EUV machines are doing a pretty good job of keeping Moore’s Law going, shrinking transistors, and fitting ever more transistors into an integrated circuit. The current cutting-edge EUV machines cost about $200 million and are solely bought by the leading chip manufacturers, such as TSMC, Intel and Samsung (unsurprisingly, ASML’s key customers). 

I reckon ASML may have the greatest competitive moat in business history. The scientific knowledge, the network of suppliers, the market power, the data it collects from currently deployed machines, and the simply ludicrous amount of capital you’ll need to try to dislodge them from market dominance. But without ASML doing ASML things, you don’t get a continuation of Moore’s Law. 

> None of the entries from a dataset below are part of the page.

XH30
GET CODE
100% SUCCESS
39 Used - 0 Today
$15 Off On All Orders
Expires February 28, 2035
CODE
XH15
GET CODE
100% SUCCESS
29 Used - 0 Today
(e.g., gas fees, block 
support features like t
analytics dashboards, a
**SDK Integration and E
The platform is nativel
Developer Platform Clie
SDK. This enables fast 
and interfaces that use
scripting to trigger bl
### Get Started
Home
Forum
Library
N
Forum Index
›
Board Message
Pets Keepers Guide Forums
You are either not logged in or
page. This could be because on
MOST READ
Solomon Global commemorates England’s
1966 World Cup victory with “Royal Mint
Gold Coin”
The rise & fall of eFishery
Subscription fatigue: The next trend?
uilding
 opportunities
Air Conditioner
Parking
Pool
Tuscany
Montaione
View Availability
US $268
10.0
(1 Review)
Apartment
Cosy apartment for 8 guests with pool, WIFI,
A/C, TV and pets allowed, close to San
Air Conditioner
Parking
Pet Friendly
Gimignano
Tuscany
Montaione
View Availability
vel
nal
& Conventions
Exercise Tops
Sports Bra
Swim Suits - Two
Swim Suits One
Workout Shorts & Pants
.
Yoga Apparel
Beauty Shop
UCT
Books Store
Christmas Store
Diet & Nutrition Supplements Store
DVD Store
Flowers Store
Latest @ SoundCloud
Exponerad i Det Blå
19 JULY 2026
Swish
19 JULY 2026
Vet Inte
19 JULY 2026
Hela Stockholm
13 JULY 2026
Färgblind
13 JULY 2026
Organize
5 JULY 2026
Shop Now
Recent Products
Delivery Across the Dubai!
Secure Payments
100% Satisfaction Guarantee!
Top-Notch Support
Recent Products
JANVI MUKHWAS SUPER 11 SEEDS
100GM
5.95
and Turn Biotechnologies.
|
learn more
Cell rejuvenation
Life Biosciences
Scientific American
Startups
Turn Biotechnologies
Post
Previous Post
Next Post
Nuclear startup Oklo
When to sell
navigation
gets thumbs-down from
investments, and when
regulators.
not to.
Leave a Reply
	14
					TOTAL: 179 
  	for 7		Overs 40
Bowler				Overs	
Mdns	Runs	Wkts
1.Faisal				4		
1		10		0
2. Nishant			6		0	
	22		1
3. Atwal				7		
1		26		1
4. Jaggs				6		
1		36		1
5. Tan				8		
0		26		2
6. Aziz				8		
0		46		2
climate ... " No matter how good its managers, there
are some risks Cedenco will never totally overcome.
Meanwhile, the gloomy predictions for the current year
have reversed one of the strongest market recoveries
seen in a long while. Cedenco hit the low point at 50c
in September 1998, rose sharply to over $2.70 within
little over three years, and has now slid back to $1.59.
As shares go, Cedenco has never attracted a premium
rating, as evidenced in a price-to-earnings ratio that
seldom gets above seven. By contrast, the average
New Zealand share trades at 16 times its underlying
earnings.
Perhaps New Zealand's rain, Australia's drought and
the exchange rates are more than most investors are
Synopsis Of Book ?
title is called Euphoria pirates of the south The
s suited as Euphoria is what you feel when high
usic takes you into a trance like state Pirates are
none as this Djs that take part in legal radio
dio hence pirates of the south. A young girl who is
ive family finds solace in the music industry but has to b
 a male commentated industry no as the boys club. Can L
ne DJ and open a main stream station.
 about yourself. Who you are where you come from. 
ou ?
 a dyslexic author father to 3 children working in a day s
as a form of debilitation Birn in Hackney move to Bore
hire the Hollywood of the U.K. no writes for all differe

At some point, the competitive moat will be eliminated - it always is. Maybe it will be the development of a quantum transistor. Plus, there is a question about what happens when Moore’s Law stops, which it will at some point. Although I’m not going to add myself to the list of failed predictions about the imminent end of Moore’s Law. But you can’t shrink transistors forever and defy the laws of physics. As Elon Musk says, “Physics is the law, everything else is a recommendation.” But let me coin Mark’s Law - science and technology will provide a solution. We don’t know what that solution is or when it will arise, but science and technology always have, and always will, provide solutions. And I’m here for that.